10 years after events. Guess its the same grind. Starting to hate this. I never asked for St Patrick's! I hate this. I'm being bullied. I'm being spat on. I'm getting screwed over by my own comrades. At this point, life can't get any lower. Faye's missing off the face of the earth. Who's with me now? I don't have any friends. Fiona's not around. Brittany has turned on me. Sara's gone. Let's not even START about Monika. They guys are all the same. One turns the rest follow. Like a school of fish, I'm the odd one out an no one is going to help me. I should kill myself.
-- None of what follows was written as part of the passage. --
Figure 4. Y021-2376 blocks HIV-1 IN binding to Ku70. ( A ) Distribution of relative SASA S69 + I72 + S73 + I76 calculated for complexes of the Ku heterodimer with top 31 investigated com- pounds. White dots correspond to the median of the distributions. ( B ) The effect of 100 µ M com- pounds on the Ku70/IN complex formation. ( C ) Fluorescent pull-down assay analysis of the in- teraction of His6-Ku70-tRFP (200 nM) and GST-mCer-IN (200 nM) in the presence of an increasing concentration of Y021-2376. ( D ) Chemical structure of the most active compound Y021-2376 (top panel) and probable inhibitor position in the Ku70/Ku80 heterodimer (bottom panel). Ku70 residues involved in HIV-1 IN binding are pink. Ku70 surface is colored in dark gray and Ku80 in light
What the hell. Maybe I will. Maybe I'll just run and hide. I can escape Singapore. If I'm willing to die, I'm willing to run. I'll go find Christian in Canada or Garry in Sydney and I'll just bunk in and take a rest. One more. One more rest. I'll play my heart out for the afternoon. I'll kick myself awake in the night. Today. 3rd of July 2005. Fuck the world. My bag got packed around 2pm. Small knives, a bit of snacks, some money, first aid kit. How long will I last? Don't know. I'll buy a map later. My phone will go. Mum and Dad won't miss me. After all. I have no drive to make them proud. Why should I? I HATE what they done for me. Till today, 2007, I made up my mind, I'll never let my parents choose my path for me. It me. All the way. I may make the wrong choice. But its the wrong choice I'll enjoy.
I took a long nap. Very long. I hear voices in my head telling me my plan would not work. Conscience. This was different now. There was an increasingly loud thought. 5 people? Code "Amicira"
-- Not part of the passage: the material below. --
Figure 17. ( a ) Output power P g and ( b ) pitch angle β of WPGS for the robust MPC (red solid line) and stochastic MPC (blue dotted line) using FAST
I'm all set. Time to leave a note for Christian. I told him. He ensures I know what I'm doing. This obviously isn't easy. I need a waterproof bag. He can only nod and agree. Ah wait. I got an idea. Sounds crazy. But what the hell. Play MapleStory! At this point, nothing matters. Study, gaming? No difference to me. I'll move. I'll go work at a 7-11 like Monika. Then we can have some twisted life,scanning stuff and cleaning the Slurpee machine. After all. April and Mallory owe me. I'll get protected in Australia, Gold Coast and Perth.
Dammit. I have to resign up for AsiaSoft. What the hell happened to my old account anyway. Lost it all. That sucks. Doesn't matter I'll just resign up. What to play? Assassin. Always. I'll be honest at this point on. Very honest.
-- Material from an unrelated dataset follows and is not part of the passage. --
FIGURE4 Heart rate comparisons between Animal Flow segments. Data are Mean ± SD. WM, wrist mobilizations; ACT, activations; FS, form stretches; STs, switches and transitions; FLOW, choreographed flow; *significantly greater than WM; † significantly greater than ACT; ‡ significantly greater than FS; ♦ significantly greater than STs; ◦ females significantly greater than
Starting off in Aquila. Always takes so long to sign in. Come on. LOAD! Gee. If I wanna die, I wanna die happy! Not waiting for a game to load.
Finally. Kill a few snails. Get some cash. Kill stuff. Level. Leave in the night. Perfect plan? Unfortunately I didn't factor in the "random chaos event" possibilty. What IS a "random chaos event?". It is when something that affects the normal course of life actions is brought into the world before it is due or if it was never supposed to happen. This causes a rift and space in the natural course. Normal scripted ideals would not affect the normal plan."